無名とはいうが、それでもしっかりと演技の勉強をしてきた人はたくさんいると思うので実力的にはそんな、全体的に知名度ある人とそこまで大きな差はないのではなかろうかというのが正直なところ。まぁ、そう思えたのも台本が面白かった、演出家がしっかりした人であったからというのも大きいと思うけど。
世の中には埋もれてしまっている良い俳優がたくさんいるな〜とは思います!
まとめ
この公演、後半はチケットが入手困難になっていたと記憶している。それだけSNSで話題になって観たい人が殺到したのだと思う。もう少し大きい劇場でやっても良かったというくらい好評で幕を閉じました。
この記事を書くにあたって、公演情報を改めて調べてみたらやはりと言うべきか、少ない印象を持ちました。実は公式ページにもすんなり辿り着けなかった。
おそらく中津留氏が見込みある若手と公演をするという企画も最近は行われていないのかな。これは本人が数年前から有名になって本格的に忙しくなったり、俳優の人数は星の数ほどいるとはいえ、なかなか都合良く素質ある若手と巡り会えないというのもあるかもしれない。定期的に行うと決めている劇団公演ではない以上できるかできないかはその時の「運」もあると思う。前の記事でも書きましたが「舞台」というのは一瞬で消えてしまう、タイミングが合わないといけない催しものですね〜。
だから自分が当時、そのタイミング良く観ることができた者しか知らないような公演の中から是非、知ってほしいものをこうして伝えているわけですが。

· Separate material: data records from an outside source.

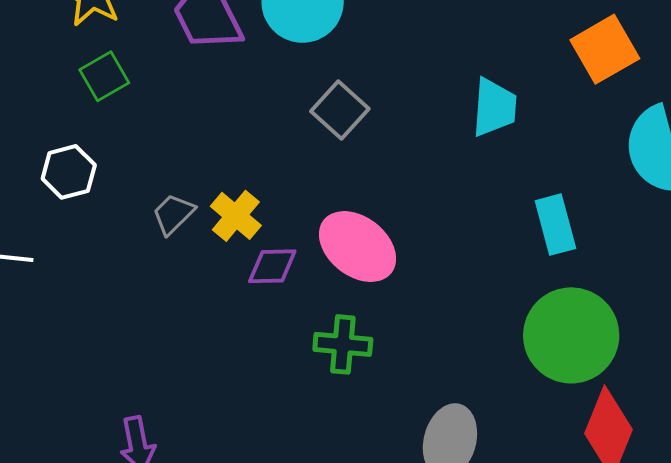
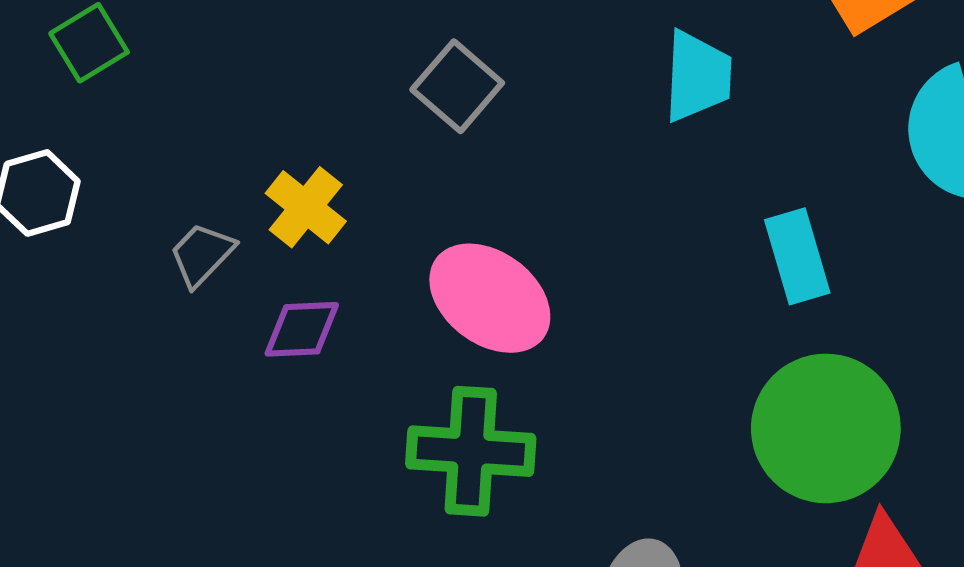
yellow cross: (236, 216) -> (306, 207), moved
purple diamond: (272, 266) -> (302, 329), moved
green cross: (343, 344) -> (471, 451), size x1.4

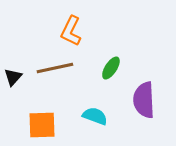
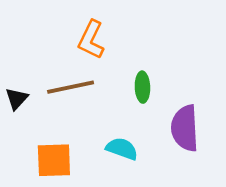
green ellipse: (111, 68) -> (142, 87), turned -35

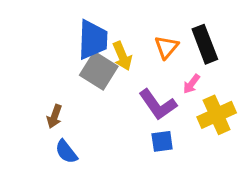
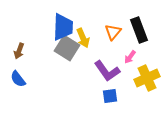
brown arrow: (54, 116) -> (19, 51), moved
blue semicircle: (66, 152) -> (18, 79), moved

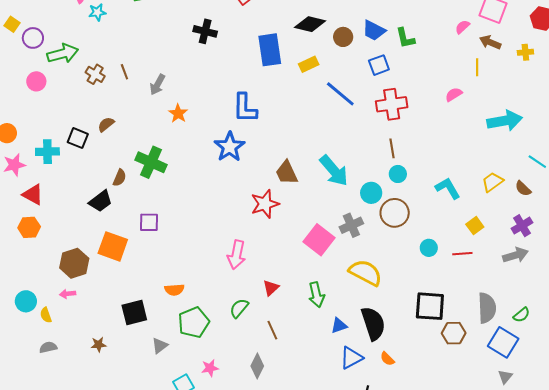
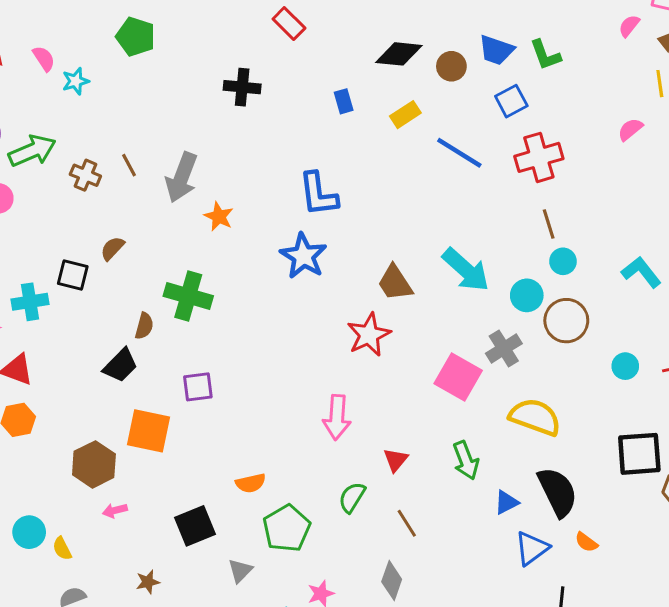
blue rectangle: (270, 50) -> (344, 101), size x0.5
gray arrow: (157, 85) -> (182, 177), size x1.5
pink arrow: (68, 294) -> (115, 511), moved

この中から将来、期待の若手映画監督が出てきたという意味でも記録として残しておくべき公演ではないでしょうか。まさに真夏に突如、急転して吹き荒れた嵐のような衝撃を受けた公演でした!!
余談になりますが奥山さんは演技の知識も身につけておいた方が良いと思って学生時代に演技を学んでいたのか、それとも俳優をやりたかったけど映画監督に方向転換したのか?
どちらにせよ俳優も経験しつつ映画監督や演出家、劇作家・脚本家をしている人は決して少なくありません。むしろ俳優以外のポジションもこなせる人が30代、40代になっても、長きに渡って演劇関連の活動を続けられている人は多い印象を持ちます。何度も言いますように俳優は供給過多状態ですからね。
だったら俺が、私が舞台や映画を企画してやるっていう気概を見せないとなかなか難しいということです。
もしも自分に俳優以外の才能を見出せる方はそちらにも力を入れてみてはどうでしょうか?
では最後は話が脱線しましたが以上になります。ありがとうございました。